同書には5編の独立したストーリーが収められています。
ただし、それぞれに関連を持たせてあり、
最後には全体が結びつくのですが。
各編では、最近注目されている以下の理論が一つずつ
取り上げられ、それぞれの理論を軸にしながら、
相当ぶっ飛んだ、奇妙な話が展開していきます。
・行動経済学
・囚人のジレンマ
・ネットワーク経済学
・社会心理学
・ゲーデルの不完全定理
主人公は、70歳の亜玖夢(あくむ)博士です。
万巻の書物を読破した亜玖夢博士は、
己の学識全てを傾け衆生を救済するため、
東京・歌舞伎町裏、風俗街の怪しげなビルに
「亜玖夢研究所」
を開設。
歌舞伎町のポン引きがばらまく勧誘チラシを
頼りにやってきた相談者たちが抱える問題を
中国人の助手の手を借りて解決してあげるという設定です。
そのチラシには次の一文が。
「相談無料。

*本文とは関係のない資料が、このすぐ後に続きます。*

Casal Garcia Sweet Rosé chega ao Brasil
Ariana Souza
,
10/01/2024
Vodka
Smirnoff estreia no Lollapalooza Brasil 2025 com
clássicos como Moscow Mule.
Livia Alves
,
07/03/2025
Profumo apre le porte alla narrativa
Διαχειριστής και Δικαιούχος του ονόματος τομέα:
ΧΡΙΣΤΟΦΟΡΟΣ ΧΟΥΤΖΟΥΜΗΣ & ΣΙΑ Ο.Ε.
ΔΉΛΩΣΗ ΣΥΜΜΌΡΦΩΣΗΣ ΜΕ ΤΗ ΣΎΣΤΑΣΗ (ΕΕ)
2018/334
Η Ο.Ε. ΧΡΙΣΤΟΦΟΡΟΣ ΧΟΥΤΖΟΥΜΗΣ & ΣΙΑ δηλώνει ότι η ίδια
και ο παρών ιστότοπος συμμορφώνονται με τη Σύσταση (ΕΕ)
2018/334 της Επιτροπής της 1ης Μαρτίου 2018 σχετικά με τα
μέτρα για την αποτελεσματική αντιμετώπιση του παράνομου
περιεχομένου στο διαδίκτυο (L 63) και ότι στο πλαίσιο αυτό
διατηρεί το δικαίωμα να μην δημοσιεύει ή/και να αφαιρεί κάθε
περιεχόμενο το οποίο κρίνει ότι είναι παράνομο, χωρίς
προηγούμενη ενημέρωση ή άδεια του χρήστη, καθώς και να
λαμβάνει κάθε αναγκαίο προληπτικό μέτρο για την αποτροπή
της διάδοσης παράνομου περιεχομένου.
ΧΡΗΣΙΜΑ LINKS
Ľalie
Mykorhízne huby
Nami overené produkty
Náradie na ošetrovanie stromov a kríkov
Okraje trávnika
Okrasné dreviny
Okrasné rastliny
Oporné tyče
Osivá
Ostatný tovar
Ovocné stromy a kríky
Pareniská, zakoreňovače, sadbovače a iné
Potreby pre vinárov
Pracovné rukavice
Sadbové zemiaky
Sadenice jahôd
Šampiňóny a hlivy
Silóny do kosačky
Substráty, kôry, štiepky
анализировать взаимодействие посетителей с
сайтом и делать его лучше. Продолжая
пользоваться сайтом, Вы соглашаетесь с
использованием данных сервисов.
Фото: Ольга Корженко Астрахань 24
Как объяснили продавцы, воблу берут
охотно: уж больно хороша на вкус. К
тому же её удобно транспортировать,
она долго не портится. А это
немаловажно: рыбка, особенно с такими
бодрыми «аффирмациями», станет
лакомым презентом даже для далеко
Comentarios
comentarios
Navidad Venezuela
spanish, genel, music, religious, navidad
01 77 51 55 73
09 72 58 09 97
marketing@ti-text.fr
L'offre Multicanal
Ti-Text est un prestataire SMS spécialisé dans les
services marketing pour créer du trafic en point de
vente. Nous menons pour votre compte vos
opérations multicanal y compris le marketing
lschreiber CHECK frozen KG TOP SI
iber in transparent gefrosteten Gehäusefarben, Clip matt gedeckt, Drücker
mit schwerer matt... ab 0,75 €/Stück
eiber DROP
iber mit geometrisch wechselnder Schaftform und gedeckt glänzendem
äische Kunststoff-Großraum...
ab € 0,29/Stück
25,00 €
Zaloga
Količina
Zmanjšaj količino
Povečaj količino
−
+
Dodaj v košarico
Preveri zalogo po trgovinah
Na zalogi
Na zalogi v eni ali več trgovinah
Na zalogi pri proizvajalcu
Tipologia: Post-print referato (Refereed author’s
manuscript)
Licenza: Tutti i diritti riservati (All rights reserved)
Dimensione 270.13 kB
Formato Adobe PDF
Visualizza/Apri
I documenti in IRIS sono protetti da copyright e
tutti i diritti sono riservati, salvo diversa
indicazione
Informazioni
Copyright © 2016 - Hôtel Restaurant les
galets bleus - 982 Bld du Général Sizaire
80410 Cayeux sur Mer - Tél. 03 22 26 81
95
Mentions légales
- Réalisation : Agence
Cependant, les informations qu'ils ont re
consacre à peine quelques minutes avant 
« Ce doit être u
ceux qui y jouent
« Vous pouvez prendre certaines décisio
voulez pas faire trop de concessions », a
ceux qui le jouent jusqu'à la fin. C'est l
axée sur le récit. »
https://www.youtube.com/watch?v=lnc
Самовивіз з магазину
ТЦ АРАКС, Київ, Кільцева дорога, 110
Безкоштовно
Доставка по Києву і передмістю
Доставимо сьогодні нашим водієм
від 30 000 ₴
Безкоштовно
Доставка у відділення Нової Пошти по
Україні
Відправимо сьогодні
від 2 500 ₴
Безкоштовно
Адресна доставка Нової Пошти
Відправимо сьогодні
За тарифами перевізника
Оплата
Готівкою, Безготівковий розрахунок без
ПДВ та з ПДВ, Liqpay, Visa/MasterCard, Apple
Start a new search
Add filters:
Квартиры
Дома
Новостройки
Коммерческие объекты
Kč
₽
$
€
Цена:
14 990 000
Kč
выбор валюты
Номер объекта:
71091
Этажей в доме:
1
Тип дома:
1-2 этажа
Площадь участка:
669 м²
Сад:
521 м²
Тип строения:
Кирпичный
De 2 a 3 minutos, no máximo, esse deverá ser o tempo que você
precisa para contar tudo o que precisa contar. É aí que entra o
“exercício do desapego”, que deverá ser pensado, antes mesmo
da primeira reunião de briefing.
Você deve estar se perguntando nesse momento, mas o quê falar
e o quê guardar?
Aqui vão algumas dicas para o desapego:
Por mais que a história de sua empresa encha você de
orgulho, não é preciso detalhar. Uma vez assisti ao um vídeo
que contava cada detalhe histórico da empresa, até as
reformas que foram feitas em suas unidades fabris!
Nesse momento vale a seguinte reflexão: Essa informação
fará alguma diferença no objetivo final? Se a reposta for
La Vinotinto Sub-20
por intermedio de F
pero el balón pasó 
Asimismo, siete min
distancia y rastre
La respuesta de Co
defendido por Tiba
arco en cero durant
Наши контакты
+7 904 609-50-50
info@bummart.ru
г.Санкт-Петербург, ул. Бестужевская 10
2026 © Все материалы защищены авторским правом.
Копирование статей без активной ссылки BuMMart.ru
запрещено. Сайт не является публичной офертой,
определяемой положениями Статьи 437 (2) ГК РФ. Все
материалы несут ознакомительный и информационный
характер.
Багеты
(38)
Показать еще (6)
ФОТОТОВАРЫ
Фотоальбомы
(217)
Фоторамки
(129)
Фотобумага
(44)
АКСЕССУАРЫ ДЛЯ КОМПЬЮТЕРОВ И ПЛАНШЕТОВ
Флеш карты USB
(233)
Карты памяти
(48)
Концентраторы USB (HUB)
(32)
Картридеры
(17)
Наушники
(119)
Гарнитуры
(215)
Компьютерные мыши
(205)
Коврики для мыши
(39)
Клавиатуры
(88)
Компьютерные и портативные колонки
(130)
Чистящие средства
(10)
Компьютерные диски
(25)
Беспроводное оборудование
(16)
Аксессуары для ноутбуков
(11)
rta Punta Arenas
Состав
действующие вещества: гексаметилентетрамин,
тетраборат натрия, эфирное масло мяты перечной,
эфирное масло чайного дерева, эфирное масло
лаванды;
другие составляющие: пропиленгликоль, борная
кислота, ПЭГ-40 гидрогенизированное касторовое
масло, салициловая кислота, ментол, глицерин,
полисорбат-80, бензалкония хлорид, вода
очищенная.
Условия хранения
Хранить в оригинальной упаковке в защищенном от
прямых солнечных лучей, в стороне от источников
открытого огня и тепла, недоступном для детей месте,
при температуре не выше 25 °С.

地獄を見たら亜玖夢へ」
私が特に楽しかった章は、
やはり私の最大の関心領域である「社会心理学」を
取り上げた第4章(同書では「第4講」)です。
この章では、あらゆる病気に効果があると謳う
「スーパー・バイオニック・ウォーター」
といういかにも怪しげな水を製造するマシン
「ミラクルSBW」
を売りまくるトップセールスマンが、
亜玖夢研究所にやってきます。
そして、あらゆるセールステクニックを用いて、
亜玖夢博士に「ミラクルSBW」を売りつけようとします。
しかし、人類の英知を知り尽くした亜玖夢博士は、
彼が次々と繰り出すセールストークを社会心理学的に
解説してみせることによって、セールスマンを完全に
打ちのめし、無力化してしまうのです。